GIVEN PASSAGE: Begin

Friday, January 27, 2012

Breakdown? Breakthrough.

Breakdown. That basically sums up the recent events. To quote one of my favorite characters, Jerry Maguire, "Breakdown? Breakthrough," I'm hoping that's what my breakdown last night is. A breakthrough.

Last night was a full on total breakdown for me. And, it all started at Walgreen's as I was filling my monthly prescriptions, which have now soared to almost three times to what I was paying before thanks to a new insurance plan. Do I want to take three medications for migraines? No. But, is that my current reality in order to function through my days with some sort of normal? Yes.

The financial hurdles that Roman and I are facing are tough. And, the stress of that is taking a huge toll on me lately. Every time we seem to have a plan in place, something else comes our way to set us back even further than before. Satan is definitely working hard against us right now.

What I do know is this: Our relationship is stronger than ever. I know we will make it through and come out better for it on the other side.

But, getting to that other side is going to be a long and winding road. We have a plan, we are educating ourselves, we are making cuts in every way possible. But, is that enough? When is it going to get better? Is it going to get better? Will we ever be ready to start a family? Will we ever be able to buy the house we hope to have some day?

Breakthrough. I need one.

1 comments:

  1. Keep your head up! Saving more money has been one of my NYR this year. Better days are ahead!

GIVEN PASSAGE: End

WHAT YOU WILL DO:
A: Summarize the blog post in two sentences.
B: From the blog post, extract the passage from "The financial hurdles" to "the other side.", copying it word for word.
The material that comes next has nothing to do with the blog post.

DATA SEGMENT: Begin

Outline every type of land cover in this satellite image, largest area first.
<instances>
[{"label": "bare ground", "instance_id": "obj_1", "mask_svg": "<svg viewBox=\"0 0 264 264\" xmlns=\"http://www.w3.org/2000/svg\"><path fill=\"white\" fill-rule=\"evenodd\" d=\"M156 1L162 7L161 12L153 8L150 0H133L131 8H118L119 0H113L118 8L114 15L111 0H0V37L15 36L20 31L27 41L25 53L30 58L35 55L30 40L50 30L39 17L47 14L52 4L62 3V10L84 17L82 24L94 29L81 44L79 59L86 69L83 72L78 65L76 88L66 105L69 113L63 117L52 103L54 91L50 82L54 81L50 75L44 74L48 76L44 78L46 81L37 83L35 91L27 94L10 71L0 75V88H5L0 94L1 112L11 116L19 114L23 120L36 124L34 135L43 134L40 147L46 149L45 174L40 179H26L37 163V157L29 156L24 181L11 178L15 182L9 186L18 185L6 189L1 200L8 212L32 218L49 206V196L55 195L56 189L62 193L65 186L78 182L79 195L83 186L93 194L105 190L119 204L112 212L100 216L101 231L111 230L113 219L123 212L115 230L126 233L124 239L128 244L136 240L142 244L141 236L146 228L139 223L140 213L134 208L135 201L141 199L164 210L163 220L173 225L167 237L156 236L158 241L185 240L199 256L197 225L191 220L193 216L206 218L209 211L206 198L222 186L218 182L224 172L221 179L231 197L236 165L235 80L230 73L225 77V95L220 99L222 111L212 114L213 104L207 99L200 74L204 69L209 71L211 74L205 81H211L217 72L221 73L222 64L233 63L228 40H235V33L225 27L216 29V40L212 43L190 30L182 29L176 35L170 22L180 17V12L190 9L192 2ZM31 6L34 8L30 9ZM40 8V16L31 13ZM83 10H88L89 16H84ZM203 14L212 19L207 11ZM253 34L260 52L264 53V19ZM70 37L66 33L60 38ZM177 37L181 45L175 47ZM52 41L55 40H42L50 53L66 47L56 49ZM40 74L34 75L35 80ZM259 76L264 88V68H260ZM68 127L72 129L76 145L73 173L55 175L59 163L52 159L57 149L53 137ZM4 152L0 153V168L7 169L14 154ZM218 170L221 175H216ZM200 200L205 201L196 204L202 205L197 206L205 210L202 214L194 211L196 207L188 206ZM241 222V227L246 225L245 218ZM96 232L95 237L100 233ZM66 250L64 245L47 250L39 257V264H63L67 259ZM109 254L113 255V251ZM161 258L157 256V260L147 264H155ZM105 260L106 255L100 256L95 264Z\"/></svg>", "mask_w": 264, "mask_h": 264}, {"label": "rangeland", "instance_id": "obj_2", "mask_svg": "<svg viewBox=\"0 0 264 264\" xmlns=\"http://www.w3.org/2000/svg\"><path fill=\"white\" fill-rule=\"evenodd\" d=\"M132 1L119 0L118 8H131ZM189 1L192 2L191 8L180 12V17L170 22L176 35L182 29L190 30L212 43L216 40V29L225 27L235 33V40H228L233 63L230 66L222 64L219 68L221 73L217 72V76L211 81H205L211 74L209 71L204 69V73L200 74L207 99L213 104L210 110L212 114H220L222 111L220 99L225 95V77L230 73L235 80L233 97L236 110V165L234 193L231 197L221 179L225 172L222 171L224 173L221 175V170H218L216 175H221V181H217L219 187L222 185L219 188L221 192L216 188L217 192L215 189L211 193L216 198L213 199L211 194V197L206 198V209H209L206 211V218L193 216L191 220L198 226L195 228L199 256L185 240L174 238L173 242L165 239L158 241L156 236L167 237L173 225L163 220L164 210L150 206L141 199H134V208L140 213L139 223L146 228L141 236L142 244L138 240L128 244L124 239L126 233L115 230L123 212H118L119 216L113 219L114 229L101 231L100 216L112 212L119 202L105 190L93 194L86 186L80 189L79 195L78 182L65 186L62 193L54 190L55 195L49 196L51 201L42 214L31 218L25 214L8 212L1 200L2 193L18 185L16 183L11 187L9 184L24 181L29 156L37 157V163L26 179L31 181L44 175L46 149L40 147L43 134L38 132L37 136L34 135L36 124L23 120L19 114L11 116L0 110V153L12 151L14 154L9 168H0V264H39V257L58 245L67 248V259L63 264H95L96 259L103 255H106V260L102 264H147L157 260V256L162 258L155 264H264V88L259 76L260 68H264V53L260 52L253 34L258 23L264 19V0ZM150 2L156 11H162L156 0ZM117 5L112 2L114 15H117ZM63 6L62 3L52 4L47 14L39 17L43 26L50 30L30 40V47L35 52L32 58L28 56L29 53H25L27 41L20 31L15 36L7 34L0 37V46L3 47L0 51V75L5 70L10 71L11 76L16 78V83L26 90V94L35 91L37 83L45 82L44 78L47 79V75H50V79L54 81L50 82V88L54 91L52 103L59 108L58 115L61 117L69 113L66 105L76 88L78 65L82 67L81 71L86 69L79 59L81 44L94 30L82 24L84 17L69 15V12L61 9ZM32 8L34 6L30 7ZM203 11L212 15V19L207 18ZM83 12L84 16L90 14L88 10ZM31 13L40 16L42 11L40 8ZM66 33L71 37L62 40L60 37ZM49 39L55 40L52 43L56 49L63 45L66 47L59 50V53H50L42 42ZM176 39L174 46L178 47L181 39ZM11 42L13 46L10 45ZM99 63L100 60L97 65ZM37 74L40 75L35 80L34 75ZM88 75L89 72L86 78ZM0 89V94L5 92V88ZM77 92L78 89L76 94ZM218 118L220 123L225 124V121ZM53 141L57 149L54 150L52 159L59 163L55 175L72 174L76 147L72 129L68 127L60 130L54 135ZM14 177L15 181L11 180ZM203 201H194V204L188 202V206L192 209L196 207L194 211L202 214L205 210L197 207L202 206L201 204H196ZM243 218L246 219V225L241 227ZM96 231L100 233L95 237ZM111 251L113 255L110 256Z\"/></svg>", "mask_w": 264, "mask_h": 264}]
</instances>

DATA SEGMENT: End

EXERCISE RESPONSES:
A: The writer describes a breakdown that began at Walgreen's while filling monthly migraine prescriptions whose cost had nearly tripled under a new insurance plan, on top of the financial hurdles the writer and Roman are facing. Though sure that their relationship is stronger than ever and that they will make it through, the writer wonders whether their plan and cuts are enough for them to ever start a family or buy a house, and hopes the breakdown will prove to be a breakthrough.

B:
The financial hurdles that Roman and I are facing are tough. And, the stress of that is taking a huge toll on me lately. Every time we seem to have a plan in place, something else comes our way to set us back even further than before. Satan is definitely working hard against us right now.

What I do know is this: Our relationship is stronger than ever. I know we will make it through and come out better for it on the other side.